Nach erheblichen Kürzungen und wiederkehrenden Verboten, erfolgte im Februar 1933 das endgültige Verbot von Im Westen nichts Neues. Erst 1952 wurde der Film wieder in deutschen Kinos gezeigt.
G. W. Pabsts Westfront 1918 und Lewis Milestones Im Westen nichts Neues sind wegen ihrer ›realistischen‹ filmischen Darstellung der Ereignisse während des Ersten Weltkrieges von erheblicher Bedeutung für unsere heutige Vorstellung des ›modernen‹ industrialisierten Krieges. Diese ›Ikonen‹ der Kriegsgegnerschaft dienen als Mahnzeichen unserer Zeit und sind damit zu einem wichtigen Teil unserer gemeinsamen Erinnerungskultur geworden.
Literatur
Chambers II, John W.: „All Quiet on the Western Front/Im Westen nichts Neues (1930). Der Antikriegsfilm und das Bild des modernen Krieges“, in: Schneider, Thomas F. (Hg.): Das Auge ist ein starker Verführer: Erich Maria Remarque und der Film. Osnabrück: Universitätsverlag Rasch, 1998 (S. 33-50).

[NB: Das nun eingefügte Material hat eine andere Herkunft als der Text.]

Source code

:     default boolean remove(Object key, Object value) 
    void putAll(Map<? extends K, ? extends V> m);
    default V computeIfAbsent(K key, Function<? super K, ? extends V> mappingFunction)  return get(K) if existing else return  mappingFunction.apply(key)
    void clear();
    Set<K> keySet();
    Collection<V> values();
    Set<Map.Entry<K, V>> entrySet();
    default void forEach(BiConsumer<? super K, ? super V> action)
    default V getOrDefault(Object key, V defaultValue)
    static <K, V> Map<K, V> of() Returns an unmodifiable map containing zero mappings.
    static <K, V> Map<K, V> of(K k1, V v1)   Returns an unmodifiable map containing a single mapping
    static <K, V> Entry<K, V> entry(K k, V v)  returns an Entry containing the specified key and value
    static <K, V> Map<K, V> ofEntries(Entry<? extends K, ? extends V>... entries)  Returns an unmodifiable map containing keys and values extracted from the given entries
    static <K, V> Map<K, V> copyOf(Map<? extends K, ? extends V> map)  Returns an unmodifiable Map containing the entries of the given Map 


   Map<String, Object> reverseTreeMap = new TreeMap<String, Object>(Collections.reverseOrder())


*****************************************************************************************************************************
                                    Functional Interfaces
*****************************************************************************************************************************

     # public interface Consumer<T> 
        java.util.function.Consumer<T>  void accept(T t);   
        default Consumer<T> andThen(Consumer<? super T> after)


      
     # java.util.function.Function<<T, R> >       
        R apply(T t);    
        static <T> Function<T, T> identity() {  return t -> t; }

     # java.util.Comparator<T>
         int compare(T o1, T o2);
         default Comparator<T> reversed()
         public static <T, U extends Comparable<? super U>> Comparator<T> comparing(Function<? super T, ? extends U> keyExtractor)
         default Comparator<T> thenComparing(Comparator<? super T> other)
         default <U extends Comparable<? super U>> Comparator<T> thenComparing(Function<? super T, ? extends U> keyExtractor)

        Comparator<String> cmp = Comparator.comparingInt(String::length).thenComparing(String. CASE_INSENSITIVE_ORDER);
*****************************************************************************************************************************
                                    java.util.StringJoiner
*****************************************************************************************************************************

Korte, Barbara; Paletschek, Sylvia; Hochbruck, Wolfgang (Hg.): Der erste Weltkrieg in der populären Erinnerungskultur. Essen: Klartext, 2008.
Röwekamp, Burkhard: Antikriegsfilm. Zur Ästhetik, Geschichte, und Theorie einer filmhistorischen Praxis. München: Ed. Text + Kritik, 2011.
Schneider, Thomas F.: „Im Westen nichts Neues. Ein Film als visuelle Provokation“, in: Paul, Gerhard (Hg.): Das Jahrhundert der Bilder: 1900-1949. Göttingen: Vandenhoeck und Ruprecht, 2009 (S. 364-371).
Winkle, Ralph: „Phantasmagorien des Krieges – Kontinuität und Diskontinuität ästhetischer Muster in Filmen der dreißiger und vierziger Jahre“, in: Glunz, Claudia; Pelka, Artur; Schneider, Thomas F. (Hg.): Information Warfare: Die Rolle der Medien (Literatur, Kunst, Photographie, Film, Fernsehen, Theater, Presse, Korrespondenz) bei der Kriegsdarstellung und -deutung. Göttingen: V&R unipress, 2007 (S. 369-384).